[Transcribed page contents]
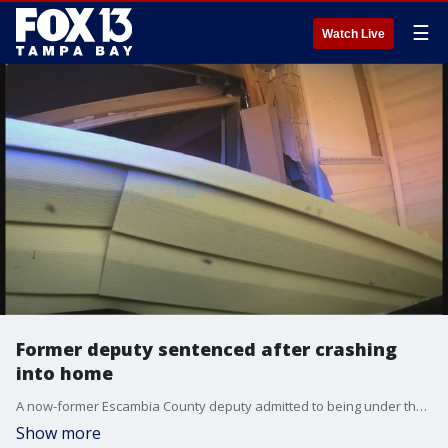
☰
Watch Live
Former deputy sentenced after crashing
into home
A now-former Escambia County deputy admitted to being under the influence when he crashed his patrol car into his ex-wife’s home. The State Attorney’s Office released dash cam video of the incident.
Show more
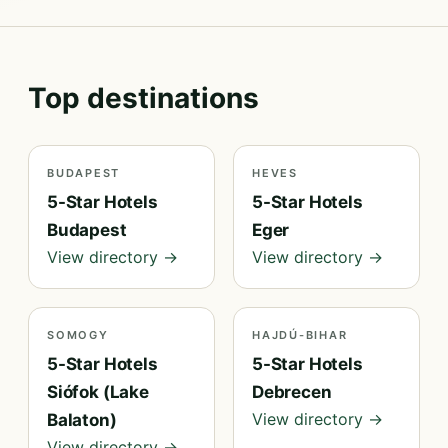
Top destinations
BUDAPEST
HEVES
5-Star Hotels
5-Star Hotels
Budapest
Eger
View directory →
View directory →
SOMOGY
HAJDÚ-BIHAR
5-Star Hotels
5-Star Hotels
Siófok (Lake
Debrecen
View directory →
Balaton)
View directory →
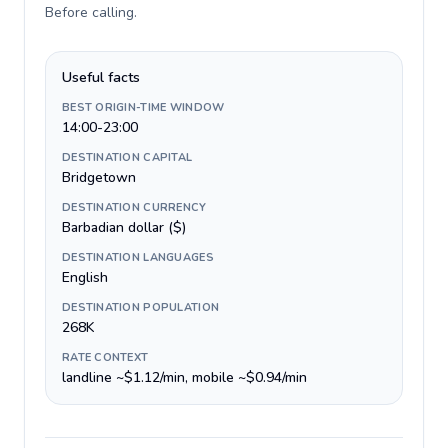
Before calling
.
Useful facts
BEST ORIGIN-TIME WINDOW
14:00-23:00
DESTINATION CAPITAL
Bridgetown
DESTINATION CURRENCY
Barbadian dollar ($)
DESTINATION LANGUAGES
English
DESTINATION POPULATION
268K
RATE CONTEXT
landline ~$1.12/min, mobile ~$0.94/min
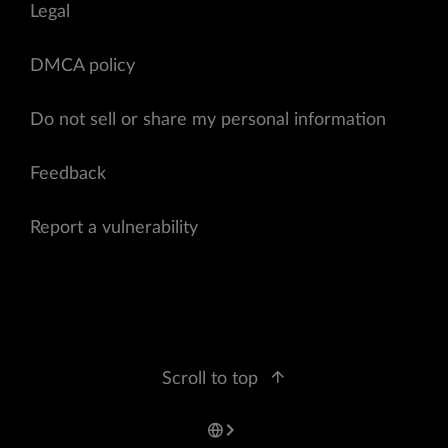
Legal
DMCA policy
Do not sell or share my personal information
Feedback
Report a vulnerability
Scroll to top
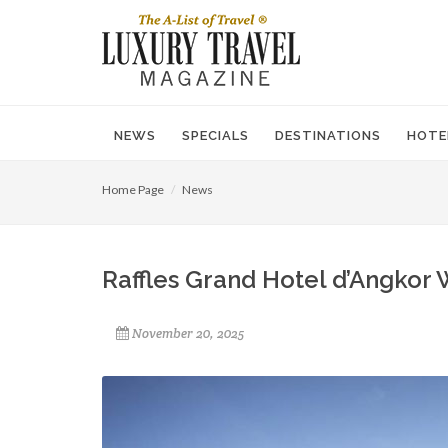
NEWS
SPECIALS
DESTINATIONS
HOTE
Home Page
News
Raffles Grand Hotel d’Angkor
November 20, 2025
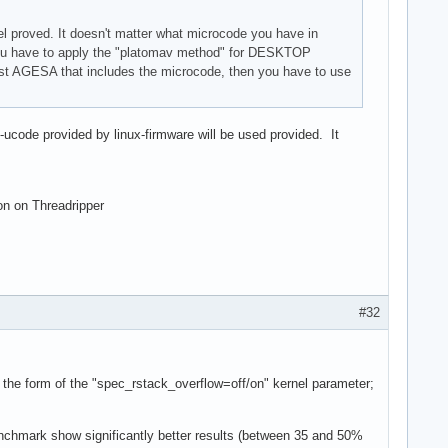
 proved. It doesn't matter what microcode you have in
on you have to apply the "platomav method" for DESKTOP
test AGESA that includes the microcode, then you have to use
d-ucode provided by linux-firmware will be used provided. It
ion on Threadripper
#32
n the form of the "spec_rstack_overflow=off/on" kernel parameter;
chmark show significantly better results (between 35 and 50%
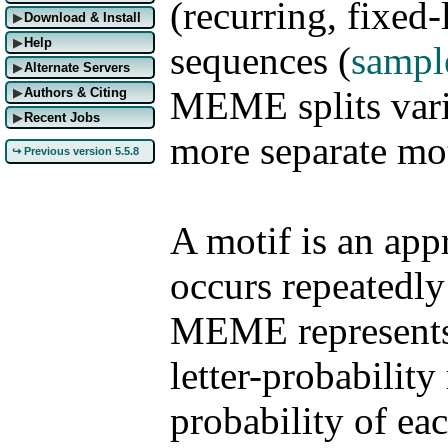
(recurring, fixed-
Download & Install
▶
Help
▶
sequences
(
sampl
Alternate Servers
▶
MEME splits varia
Authors & Citing
▶
Recent Jobs
▶
more separate mot
↪ Previous version 5.5.8
A motif is an app
occurs repeatedly
MEME represents 
letter-probability
probability of eac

• [Directive]:
Return exactly the lines that appear in the data above between the line containing "14:00-23:00" and the line containing "on you have", both of which are included, and leave the pictures out.

• [Exercise output]:
14:00-23:00
DESTINATION CAPITAL
Bridgetown
DESTINATION CURRENCY
Barbadian dollar ($)
DESTINATION LANGUAGES
English
DESTINATION POPULATION
268K
RATE CONTEXT
landline ~$1.12/min, mobile ~$0.94/min
Legal
DMCA policy
Do not sell or share my personal information
Feedback
Report a vulnerability
Scroll to top
NEWS
SPECIALS
DESTINATIONS
HOTE
Home Page
News
Raffles Grand Hotel d’Angkor
November 20, 2025
 proved. It doesn't matter what microcode you have in
on you have to apply the "platomav method" for DESKTOP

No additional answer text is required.